In 2006, Johannes Bernardus Alphonsus Schoonhoven (the founder) registered a discretionary trust called The Schoonies Family Trust. On 21 July 2010, the founder and his wife executed a will. The founder died in 2015. The Trust Deed included a definition of 'Capital Beneficiaries' which required designation from listed categories including: the founder and his wife (items i-ii), the founder's four sons (item iii), their lawful descendants (item iv), trusts created for their benefit (item v), juristic persons in which they hold shares (item vi), and testate or intestate heirs if none of the above exist (item vii). Clause 27 of the Trust Deed contained a 'testamentary reservation' giving the founder rights to: (1) determine the vesting date, and (2) prescribe the formula for distribution of the trust fund among capital beneficiaries.

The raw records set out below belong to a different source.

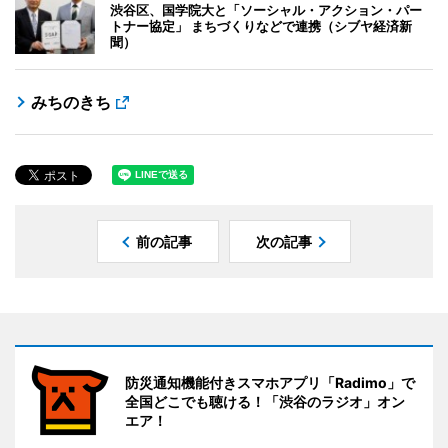
渋谷区、国学院大と「ソーシャル・アクション・パー
トナー協定」 まちづくりなどで連携（シブヤ経済新
聞）
みちのきち
前の記事
次の記事
防災通知機能付きスマホアプリ「Radimo」で
全国どこでも聴ける！「渋谷のラジオ」オン
エア！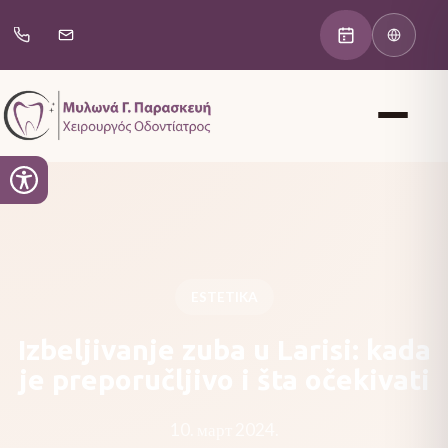
ESTETIKA
Izbeljivanje zuba u Larisi: kada
je preporučljivo i šta očekivati
10. март 2024.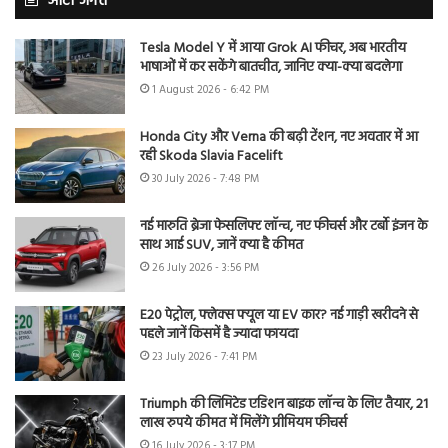
ऑटो जगत
Tesla Model Y में आया Grok AI फीचर, अब भारतीय
भाषाओं में कर सकेंगे बातचीत, जानिए क्या-क्या बदलेगा
1 August 2026 - 6:42 PM
Honda City और Verna की बढ़ी टेंशन, नए अवतार में आ
रही Skoda Slavia Facelift
30 July 2026 - 7:48 PM
नई मारुति ब्रेजा फेसलिफ्ट लॉन्च, नए फीचर्स और टर्बो इंजन के
साथ आई SUV, जानें क्या है कीमत
26 July 2026 - 3:56 PM
E20 पेट्रोल, फ्लेक्स फ्यूल या EV कार? नई गाड़ी खरीदने से
पहले जानें किसमें है ज्यादा फायदा
23 July 2026 - 7:41 PM
Triumph की लिमिटेड एडिशन बाइक लॉन्च के लिए तैयार, 21
लाख रुपये कीमत में मिलेंगे प्रीमियम फीचर्स
16 July 2026 - 3:17 PM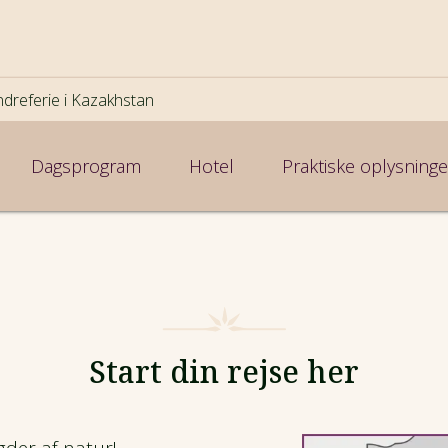
dreferie i Kazakhstan
Dagsprogram
Hotel
Praktiske oplysninge
Start din rejse her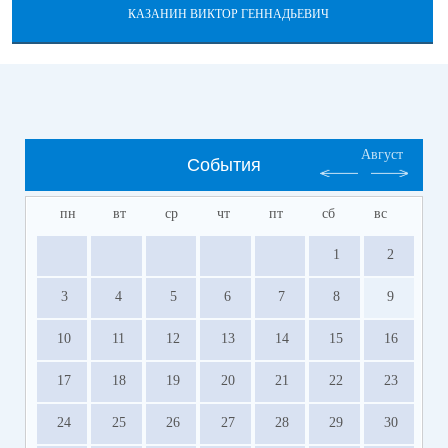
КАЗАНИН ВИКТОР ГЕННАДЬЕВИЧ
Август
События
пн
вт
ср
чт
пт
сб
вс
1
2
3
4
5
6
7
8
9
10
11
12
13
14
15
16
17
18
19
20
21
22
23
24
25
26
27
28
29
30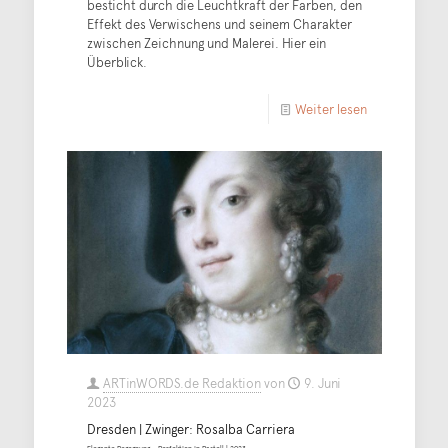
besticht durch die Leuchtkraft der Farben, den
Effekt des Verwischens und seinem Charakter
zwischen Zeichnung und Malerei. Hier ein
Überblick.
Weiter lesen
ARTinWORDS.de Redaktion
von
9. Juni
2023
Dresden | Zwinger: Rosalba Carriera
Elegante Begegnung – Perfektion in Pastell | 2023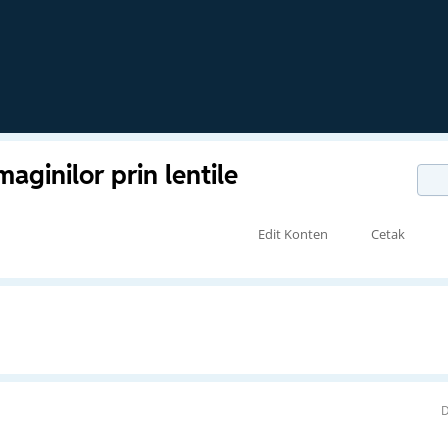
maginilor prin lentile
Edit Konten
Cetak
D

Clause 5.2 of the Will determined the vesting date as 15 years from the founder's death. Clause 5.3 stated that 'the Capital Beneficiaries will receive the net proceeds of the Trust in equal shares.' A dispute arose between the trustees (three of the founder's sons and another) and Mr Pieter Schoonhoven (the fourth son) about whether the trustees had discretion to designate capital beneficiaries, or whether the founder had already designated them in his Will.
The appeal was dismissed with costs, including the costs of two counsel where so employed. The high court's order dismissing the trustees' application for declaratory relief was upheld, though on different reasoning than the high court employed.
Where a discretionary trust deed confers testamentary reservation rights upon a founder to prescribe the formula for distribution of trust assets among capital beneficiaries, and such rights are exercised in a will referring to 'the Capital Beneficiaries' receiving equal shares, this constitutes a valid designation of all persons falling within the defined class of capital beneficiaries, even where that class includes indeterminate sub-classes (such as trusts or juristic persons to be formed). Such designation is valid and binding provided the overall class is adequately specified, notwithstanding that: (i) specific members of indeterminate sub-classes cannot be identified at the time of designation; (ii) equal designation may lead to unequal results due to subsequent events; and (iii) the trust deed expressly permits allocative inequality. Once the founder has exercised such testamentary reservation rights, the designation is binding and trustees have no residual discretion to re-designate capital beneficiaries.
The Court made several obiter observations: (1) That discretionary trusts with wide discretionary powers, including powers to select beneficiaries, are well-established in South African law, provided beneficiaries or classes are adequately specified (citing Braun v Blann and Botha NNO and Smit v Du Toit). (2) That in a simplified case, if given the right to choose from x, y and z with no minimum or maximum specified, one has the following choices: x or y or z; x and y; x and z; y and z; or x and y and z – conceptually, choosing from a list allows for choosing all. (3) That the problem of indeterminacy regarding classes of beneficiaries is not confined to trusts and companies but extends to lawful descendants who may be born after the founder's death. (4) That there is no reason to suppose a founder intended to accord himself a more limited right of designation to exercise by discretion than the residual provision with which he was content in the event he did not exercise his discretionary rights. (5) That the freedom and paramountcy of testamentary prescription rights is clearly expressed in trust deeds that provide such prescriptions shall have preference and be binding.
This judgment clarifies important principles regarding discretionary trusts in South African law: (1) The scope of testamentary reservation rights in trust deeds must be interpreted purposively and can encompass both identification of beneficiaries and distribution formula. (2) A founder's discretion to designate capital beneficiaries can validly extend to indeterminate classes (trusts or companies to be formed, descendants to be born) provided the class itself is adequately specified, even if specific members cannot be identified at the time of designation. (3) The reference to 'capital beneficiaries' or 'the capital beneficiaries' in a trust context, absent contrary indication, should be interpreted to mean 'all capital beneficiaries' from the defined class. (4) Allocative inequality is permissible in the exercise of testamentary discretion under trust deeds where the deed expressly permits unequal distributions. (5) Courts will give paramountcy to the exercise of reserved testamentary rights where the trust deed makes such provisions binding. (6) The case reinforces Endumeni principles of contextual interpretation applied to trust deeds and wills, emphasizing fidelity to the founder's intention. This decision provides guidance on the interpretation of common clauses in South African discretionary family trusts, particularly regarding the interaction between trust deeds and wills where testamentary reservations exist.